Out of curiosity I recently asked 5 children between the ages of 8 and 12 if they knew about their rights or if they even knew what rights were. None of them did. These are children who have been in school for years already and have not learnt about their rights. We need to start incorporating lessons for our children in school, but we also need to be teaching them outside of school. Parents, Guardians, Grandparents and older siblings, we need to be teaching our children about their rights, so that they are able to use them and know when those rights are being violated.
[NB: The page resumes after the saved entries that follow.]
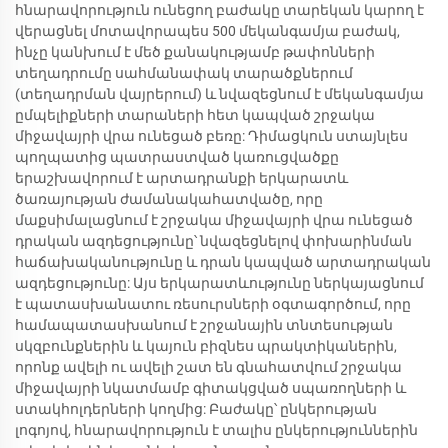
հնարավորություն ունեցող բաժակը տարեկան կարող է
վերացնել մոտավորապես 500 մեկանգամյա բաժակ,
ինչը կանխում է մեծ քանակությամբ թափոնների
տեղադրումը սահմանափակ տարածքներում
(տեղադրման վայրերում) և նվազեցնում է մեկանգամյա
ըմպելիքների տարաների հետ կապված շրջակա
միջավայրի վրա ունեցած բեռը: Դիմացկուն ստայնլես
պողպատից պատրաստված կառուցվածքը
երաշխավորում է արտադրանքի երկարատև
ծառայության ժամանակահատվածը, որը
մաքսիմալացնում է շրջակա միջավայրի վրա ունեցած
դրական ազդեցությունը՝ նվազեցնելով փոխարինման
հաճախականությունը և դրան կապված արտադրական
ազդեցությունը: Այս երկարատևությունը ներկայացնում
է պատասխանատու ռեսուրսների օգտագործում, որը
համապատասխանում է շրջանային տնտեսության
սկզբունքներին և կայուն բիզնես պրակտիկաներին,
որոնք ավելի ու ավելի շատ են գնահատվում շրջակա
միջավայրի նկատմամբ գիտակցված սպառողների և
ստակհոլդերների կողմից: Բաժակը՝ ընկերության
լոգոյով, հնարավորություն է տալիս ընկերություններին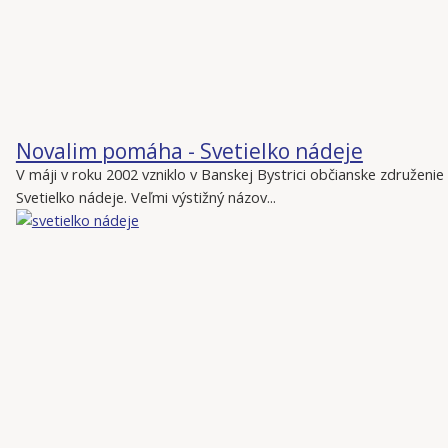
Novalim pomáha - Svetielko nádeje
V máji v roku 2002 vzniklo v Banskej Bystrici občianske združenie
Svetielko nádeje. Veľmi výstižný názov...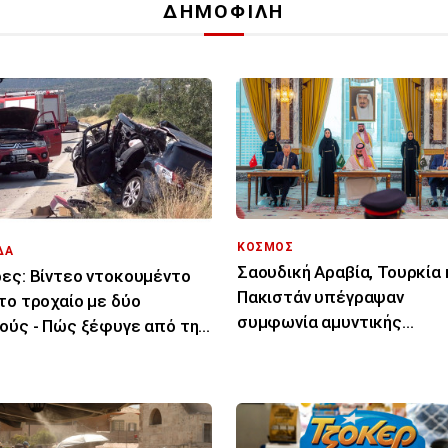
ΔΗΜΟΦΙΛΗ
ΚΟΣΜΟΣ
ΔΑ
Σαουδική Αραβία, Τουρκία 
ες: Βίντεο ντοκουμέντο
Πακιστάν υπέγραψαν
το τροχαίο με δύο
συμφωνία αμυντικής
ούς - Πώς ξέφυγε από την
συνεργασίας
ία του το ΙΧ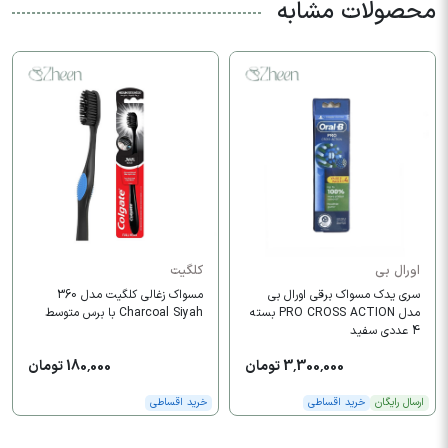
محصولات مشابه
اورال بی
کلگیت
سری یدک مسواک برقی اورال بی
مسواک زغالی کلگیت مدل 360
مدل PRO CROSS ACTION بسته
Charcoal Siyah با برس متوسط
4 عددی سفید
3,300,000 تومان
180,000 تومان
ارسال رایگان
خرید اقساطی
خرید اقساطی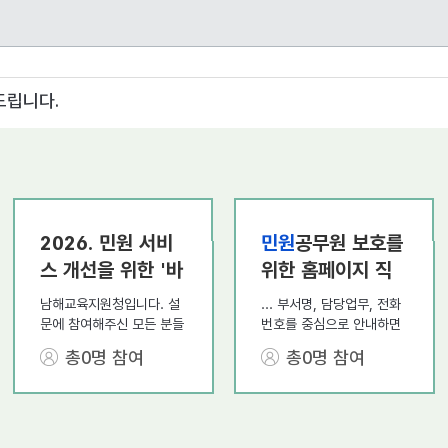
드립니다.
2026. 민원 서비
민원
공무원 보호를
스 개선을 위한 '바
위한 홈페이지 직
닥 안내선 및 민원
원 정원 표시방식
남해교육지원청입니다. 설
... 부서명, 담당업무, 전화
도움벨'
만족도
설
개선과 관련
문에 참여해주신 모든 분들
번호를 중심으로 안내하면
께 진심으로 감사드립니다.
민원
인은 필요한 업무 담당
문
조사
결과
총0명 참여
총0명 참여
설문
조사
결과, 바닥안내선
부서를 충분히 찾을 수 있
과 민원도움벨에 대한 매우
으며, 직원 개인의 이름을
높은 긍정 응답률을 보여
공개하지 않아도
행정서비
바닥안내선과 민원도움벨
스
이용에는 큰 불편이 없
설치가 민원인의 청사 이용
습니다. 실제로 인사혁신처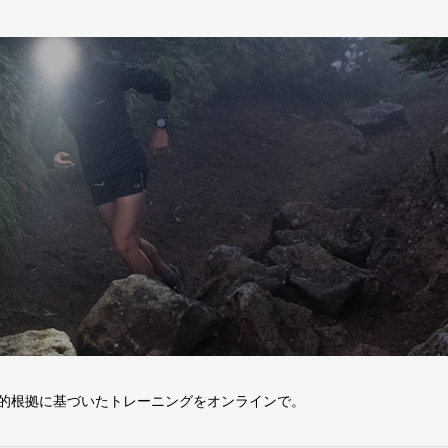
的根拠に基づいたトレーニングをオンラインで。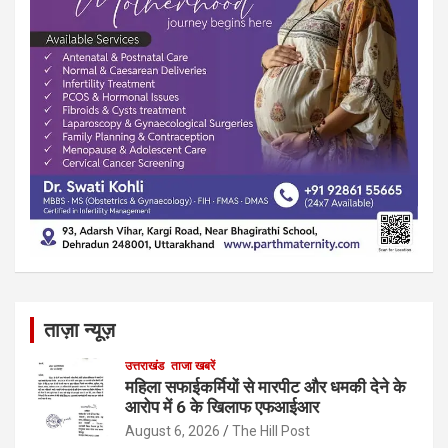
ताज़ा न्यूज़
उत्तराखंड
ताजा खबरें
महिला सफाईकर्मियों से मारपीट और धमकी देने के
आरोप में 6 के खिलाफ एफआईआर
August 6, 2026
The Hill Post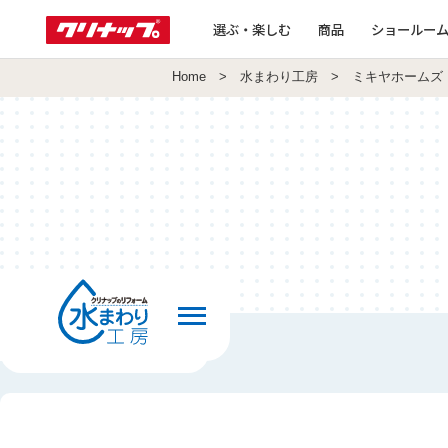
選ぶ・楽しむ
商品
ショールー
Home
>
水まわり工房
> ミキヤホームズ
前の画面へ戻る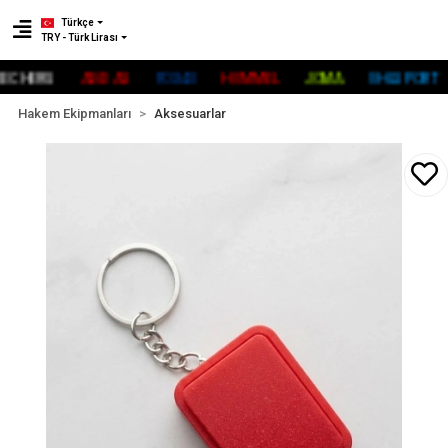
Türkçe
TRY - Türk Lirası
HERS
ADİDAS
FOX40
HUMMEL
JOMA
UHLSPORT
Hakem Ekipmanları
Aksesuarlar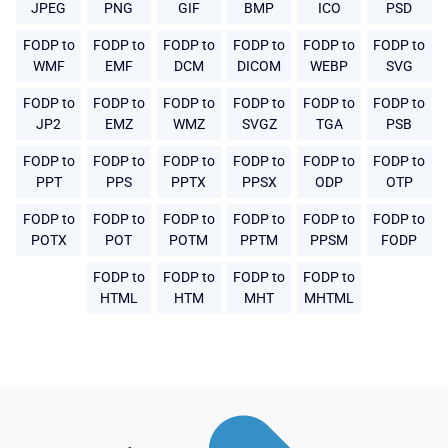
JPEG
PNG
GIF
BMP
ICO
PSD
FODP to
FODP to
FODP to
FODP to
FODP to
FODP to
WMF
EMF
DCM
DICOM
WEBP
SVG
FODP to
FODP to
FODP to
FODP to
FODP to
FODP to
JP2
EMZ
WMZ
SVGZ
TGA
PSB
FODP to
FODP to
FODP to
FODP to
FODP to
FODP to
PPT
PPS
PPTX
PPSX
ODP
OTP
FODP to
FODP to
FODP to
FODP to
FODP to
FODP to
POTX
POT
POTM
PPTM
PPSM
FODP
FODP to
FODP to
FODP to
FODP to
HTML
HTM
MHT
MHTML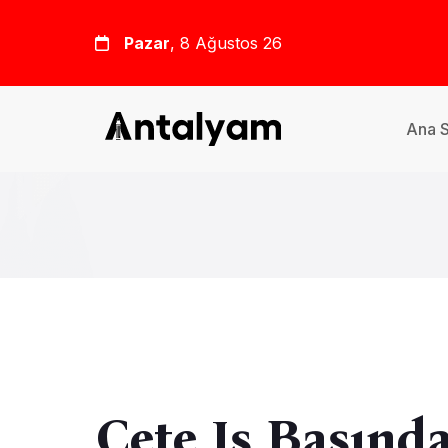
Pazar
, 8 Ağustos 26
Ana 
Çete Iş Başınd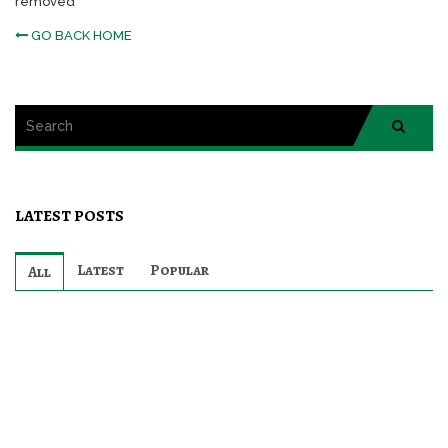
removed
GO BACK HOME
LATEST POSTS
Latest
Popular
All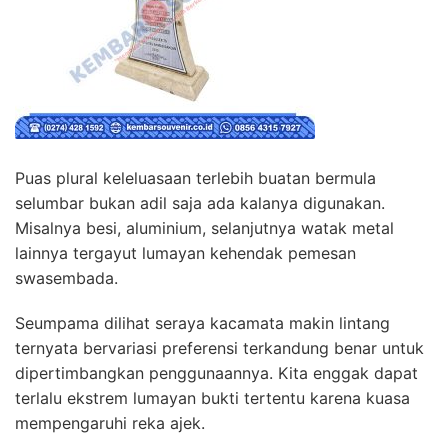
Puas plural keleluasaan terlebih buatan bermula
selumbar bukan adil saja ada kalanya digunakan.
Misalnya besi, aluminium, selanjutnya watak metal
lainnya tergayut lumayan kehendak pemesan
swasembada.
Seumpama dilihat seraya kacamata makin lintang
ternyata bervariasi preferensi terkandung benar untuk
dipertimbangkan penggunaannya. Kita enggak dapat
terlalu ekstrem lumayan bukti tertentu karena kuasa
mempengaruhi reka ajek.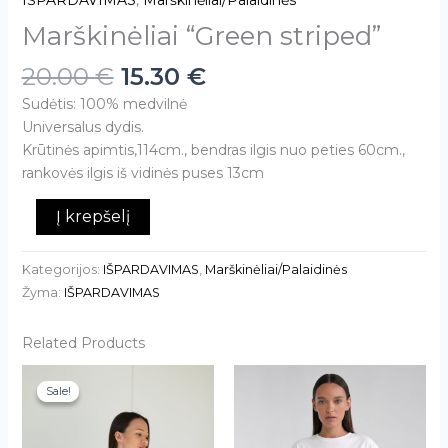
IŠPARDAVIMAS
,
Marškinėliai/Palaidinės
Marškinėliai “Green striped”
20.00
€
15.30
€
Sudėtis: 100% medvilnė
Universalus dydis.
Krūtinės apimtis,114cm., bendras ilgis nuo peties 60cm.,
rankovės ilgis iš vidinės puses 13cm
Į krepšelį
Kategorijos:
IŠPARDAVIMAS
,
Marškinėliai/Palaidinės
Žyma:
IŠPARDAVIMAS
Related Products
This
Sale!
Sale!
product
has
multiple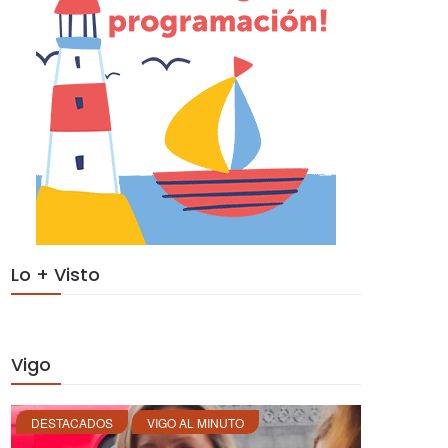
Lo + Visto
Vigo
DESTACADOS
VIGO AL MINUTO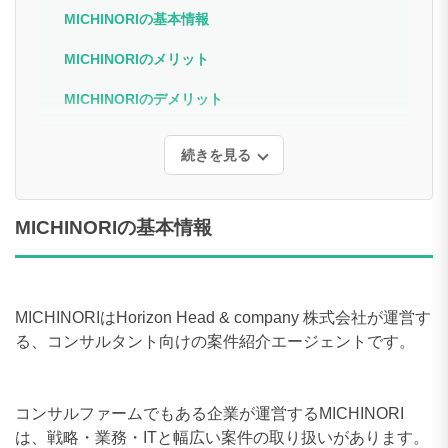
MICHINORIの基本情報
MICHINORIのメリット
MICHINORIのデメリット
続きを見る
MICHINORIの基本情報
MICHINORIはHorizon Head & company 株式会社が運営す
る、コンサルタント向けの案件紹介エージェントです。
コンサルファームでもある企業が運営するMICHINORI
は、戦略・業務・ITと幅広い案件の取り扱いがあります。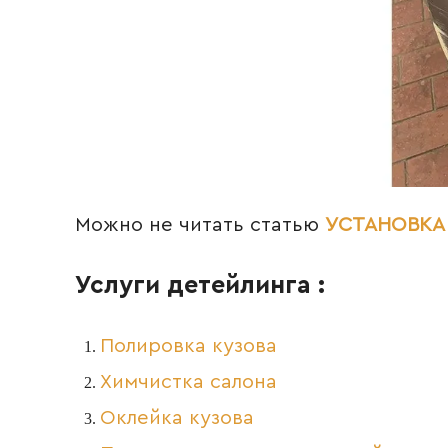
Можно не читать статью
УСТАНОВКА
Услуги детейлинга :
Полировка кузова
Химчистка салона
Оклейка кузова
We have to keep our Youth and Children safe, they are our future. When our children are informed, they will know when their rights are not being respected. This will allow them to fight for their own rights when nobody else is. We as Canadians have to give children the knowledge and tools to be able to keep themselves safe and understood. This will build their confidence in the system, which is built to help people, and allow the rights to do their job: keep people safe.

In order for this to happen we, as a nation, need to be doing all we can to ensure all children’s rights are followed. When they are not followed we need to make a change, which exactly what Teagan’s Voice is trying to do. Help us keep our children safe. Help us keep our children loved. Help us keep them informed. Help us give our children the confidence to express their rights.